- _EXERCISE OBJECTIVE_:
Please reproduce the data exactly, though every picture must stay out.

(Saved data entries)
━━━━━━━━━━━━━━━━━━━━
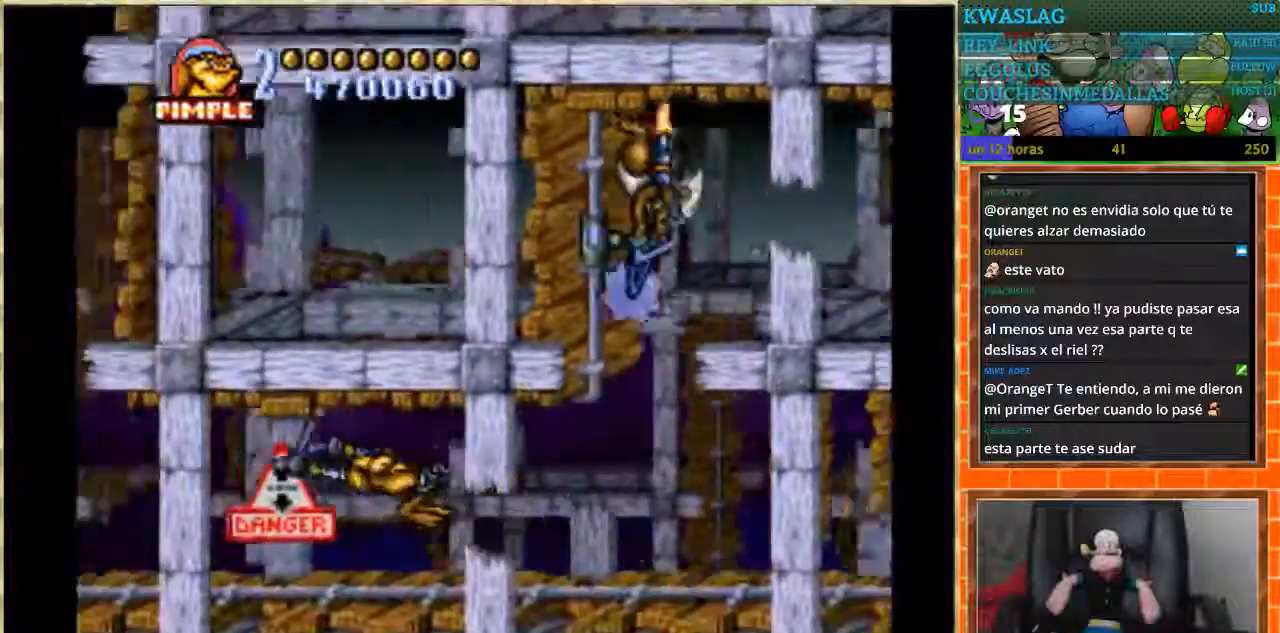
{"buttons": ["DPAD_UP"], "events": [[201, "DPAD_UP", "down"], [234, "DPAD_LEFT", "up"]]}
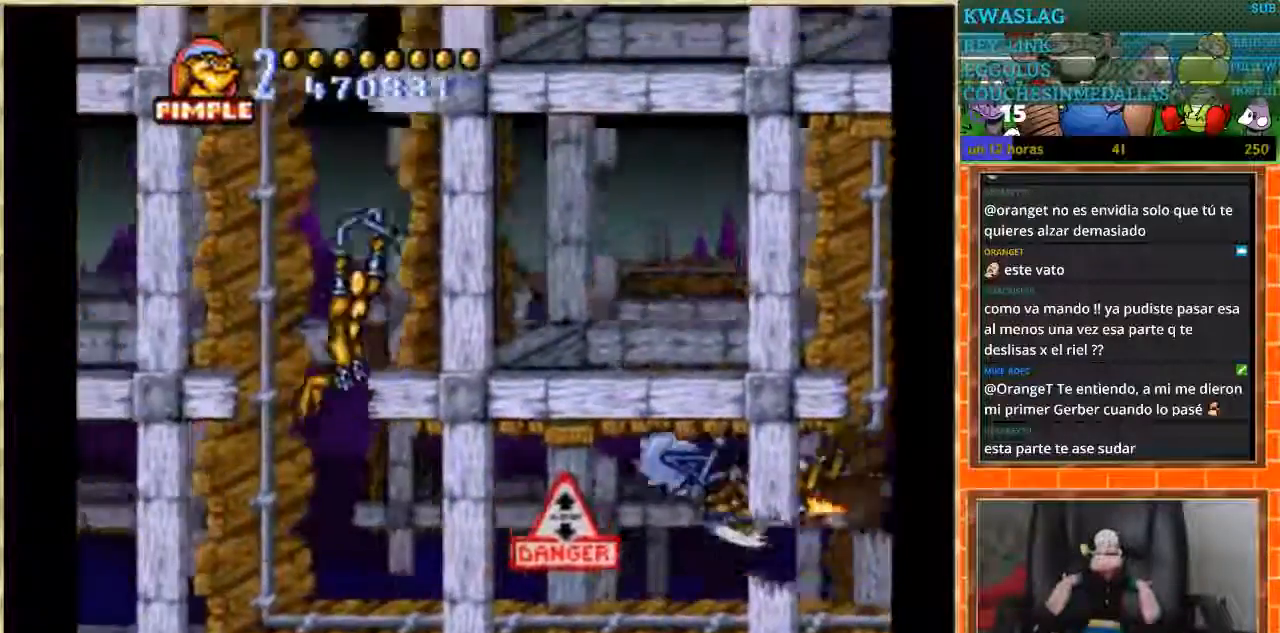
{"buttons": ["DPAD_UP"], "events": []}
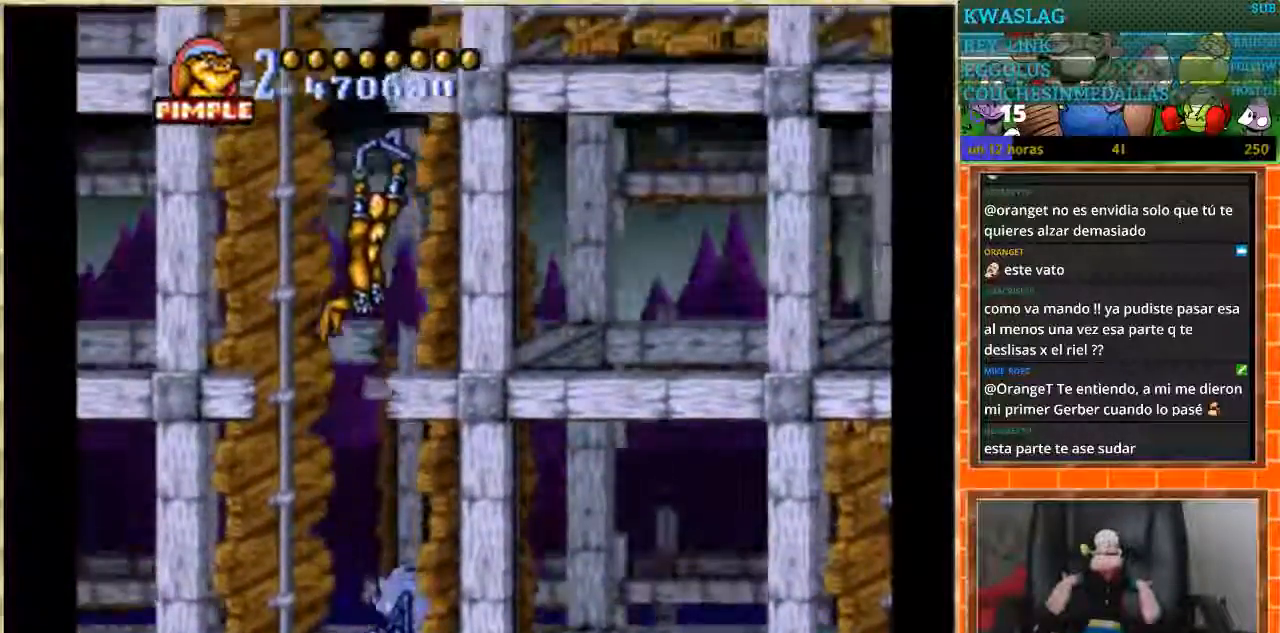
{"buttons": ["DPAD_RIGHT"], "events": [[267, "DPAD_RIGHT", "down"], [267, "DPAD_UP", "up"]]}
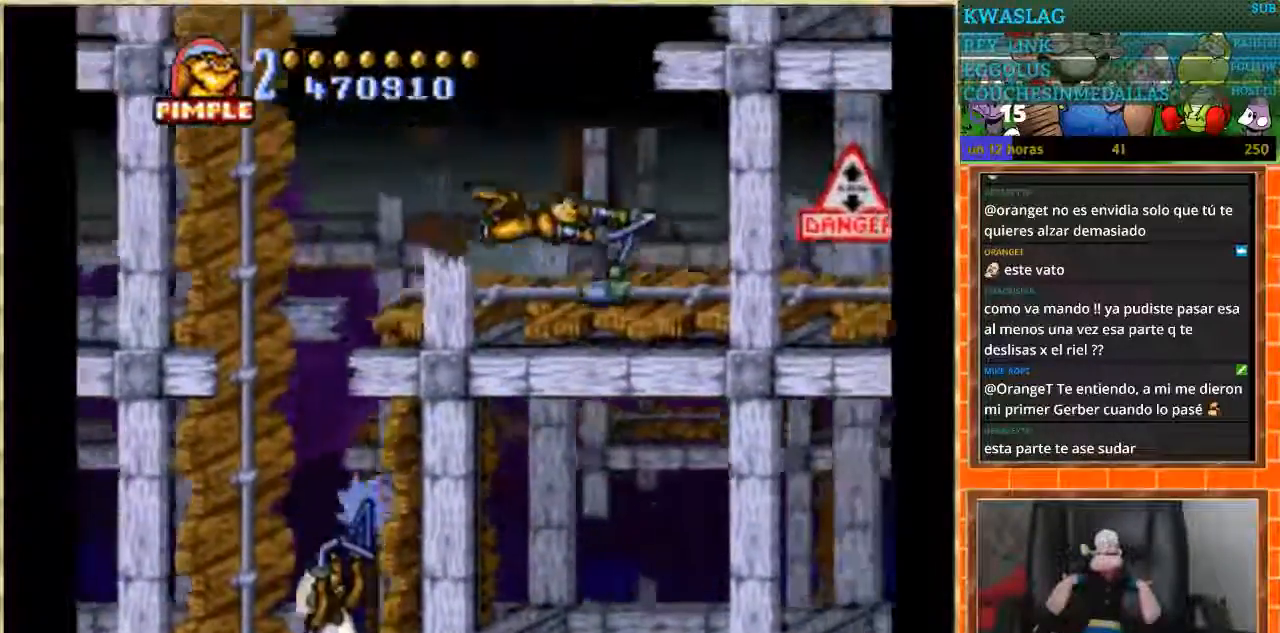
{"buttons": ["DPAD_RIGHT"], "events": []}
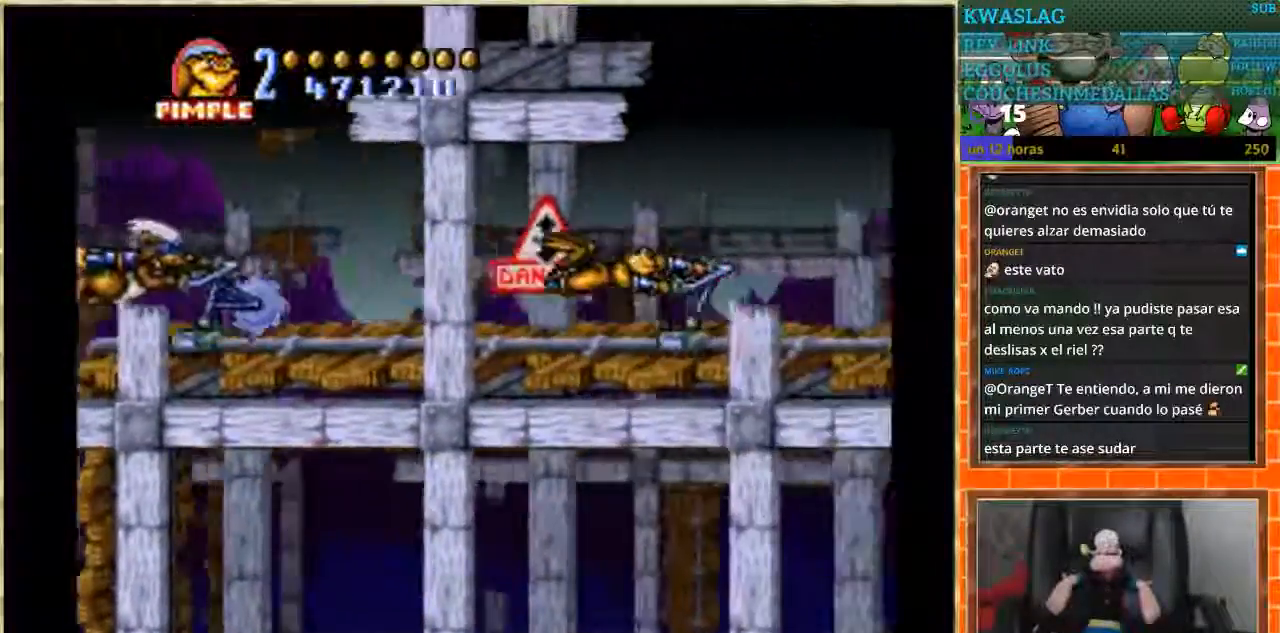
{"buttons": ["DPAD_RIGHT"], "events": [[267, "B", "down"], [401, "B", "up"]]}
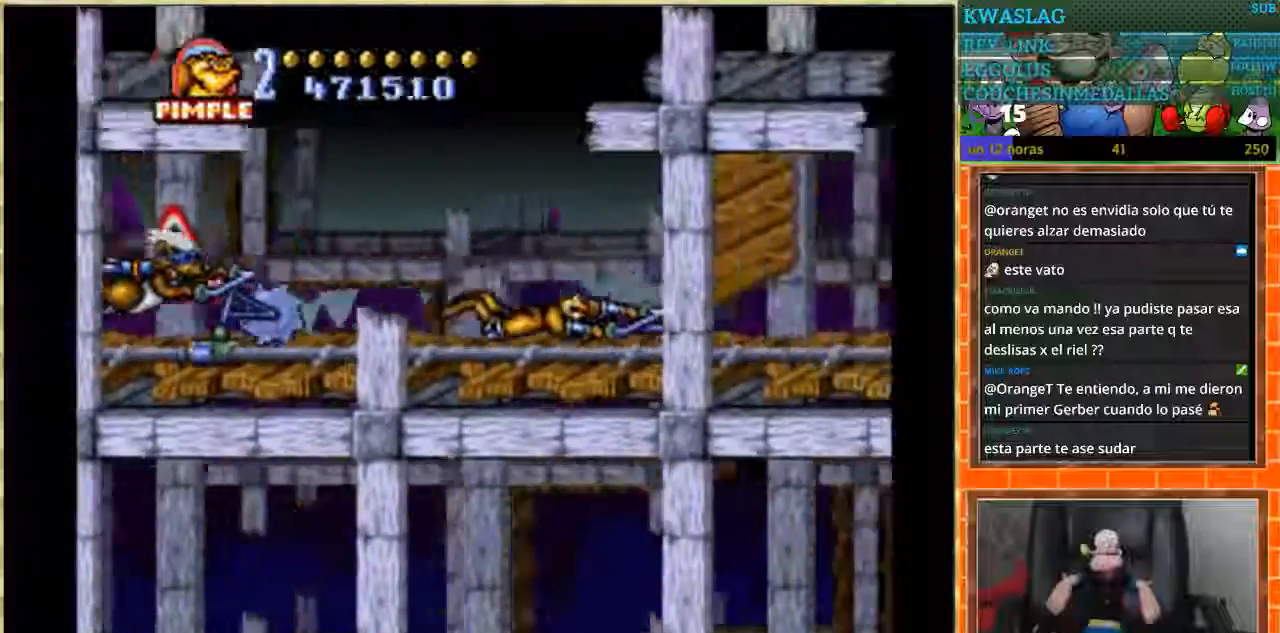
{"buttons": ["DPAD_RIGHT"], "events": []}
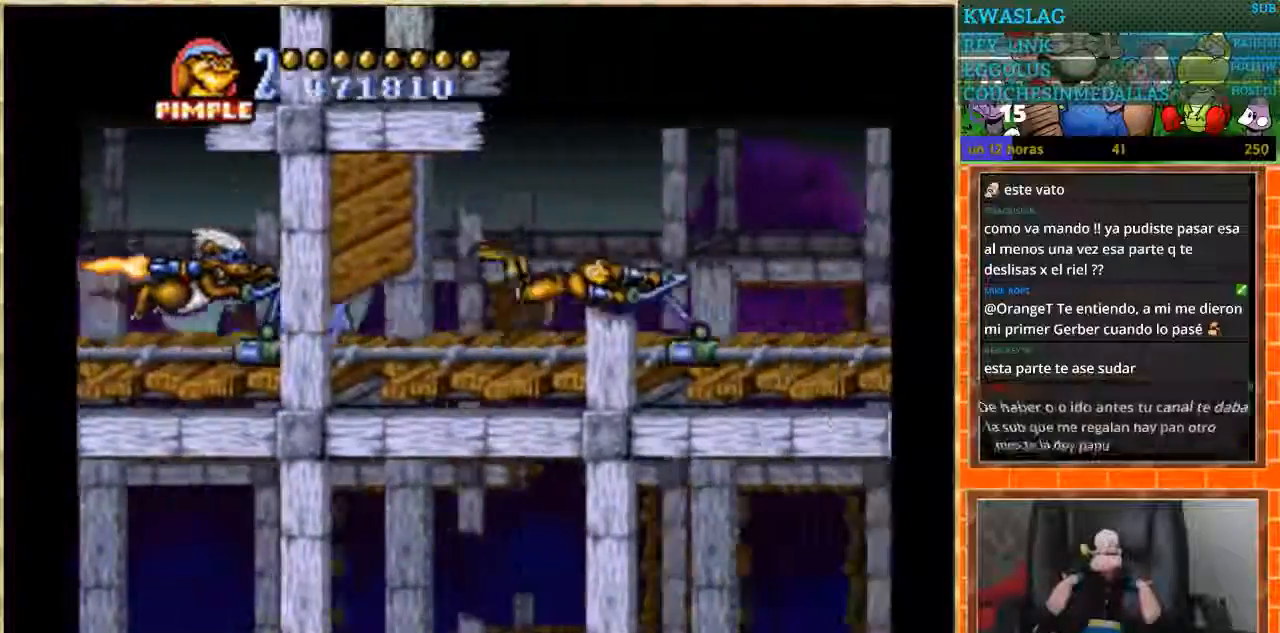
{"buttons": ["DPAD_RIGHT"], "events": []}
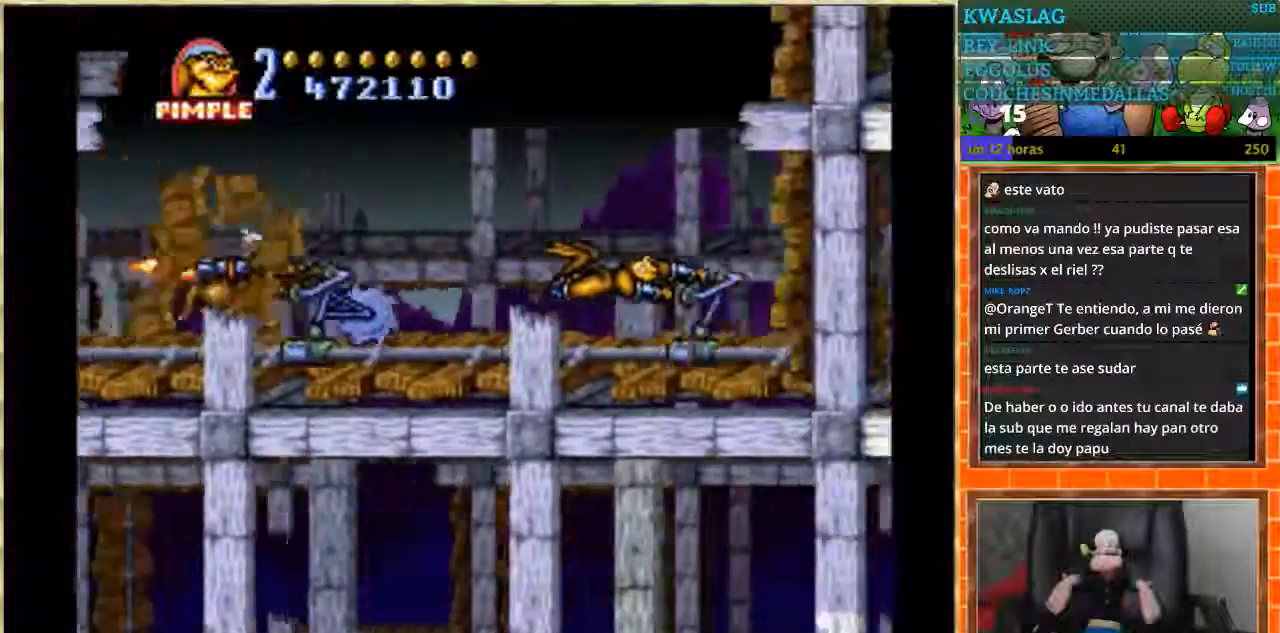
{"buttons": ["DPAD_UP"], "events": [[200, "DPAD_RIGHT", "up"], [200, "DPAD_UP", "down"]]}
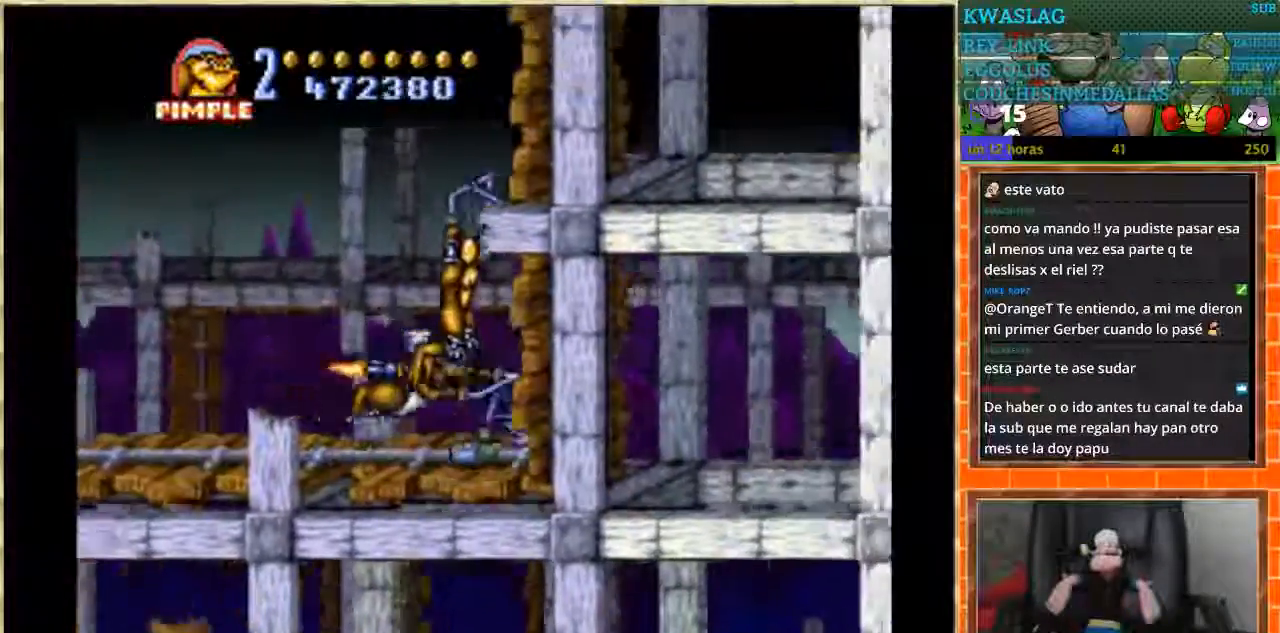
{"buttons": ["DPAD_UP"], "events": []}
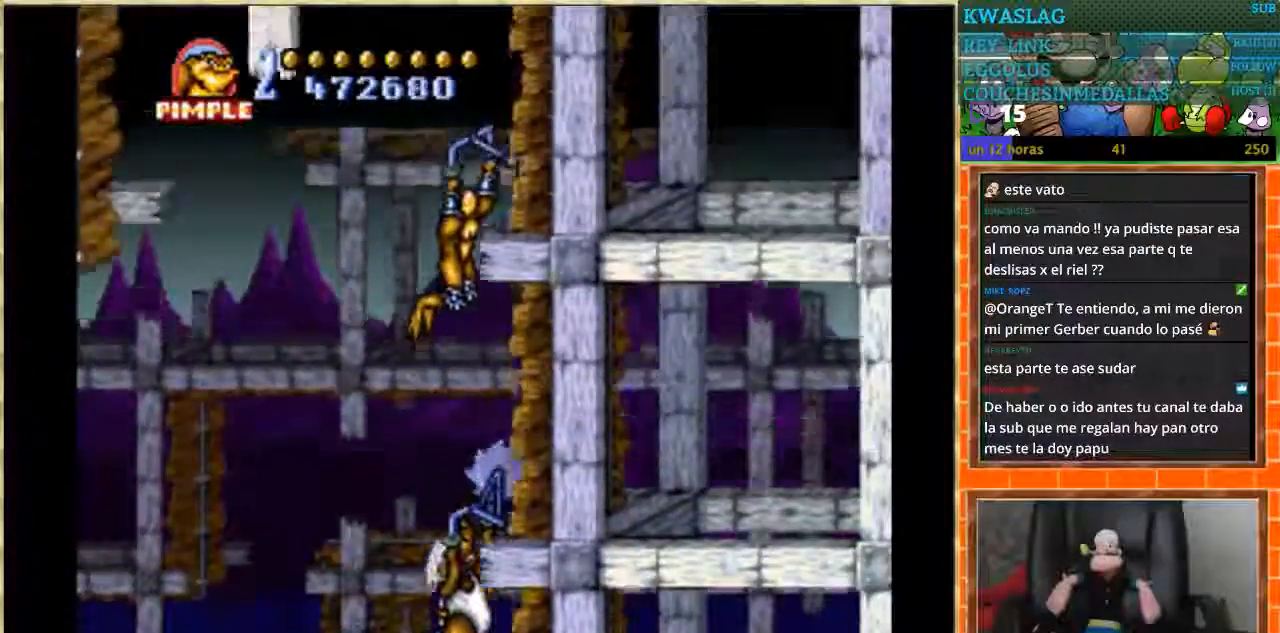
{"buttons": ["DPAD_RIGHT"], "events": [[434, "DPAD_RIGHT", "down"], [434, "DPAD_UP", "up"]]}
━━━━━━━━━━━━━━━━━━━━
- _OUTPUT FOR THIS TASK_:
{"buttons": ["DPAD_UP"], "events": [[201, "DPAD_UP", "down"], [234, "DPAD_LEFT", "up"]]}
{"buttons": ["DPAD_UP"], "events": []}
{"buttons": ["DPAD_RIGHT"], "events": [[267, "DPAD_RIGHT", "down"], [267, "DPAD_UP", "up"]]}
{"buttons": ["DPAD_RIGHT"], "events": []}
{"buttons": ["DPAD_RIGHT"], "events": [[267, "B", "down"], [401, "B", "up"]]}
{"buttons": ["DPAD_RIGHT"], "events": []}
{"buttons": ["DPAD_RIGHT"], "events": []}
{"buttons": ["DPAD_UP"], "events": [[200, "DPAD_RIGHT", "up"], [200, "DPAD_UP", "down"]]}
{"buttons": ["DPAD_UP"], "events": []}
{"buttons": ["DPAD_RIGHT"], "events": [[434, "DPAD_RIGHT", "down"], [434, "DPAD_UP", "up"]]}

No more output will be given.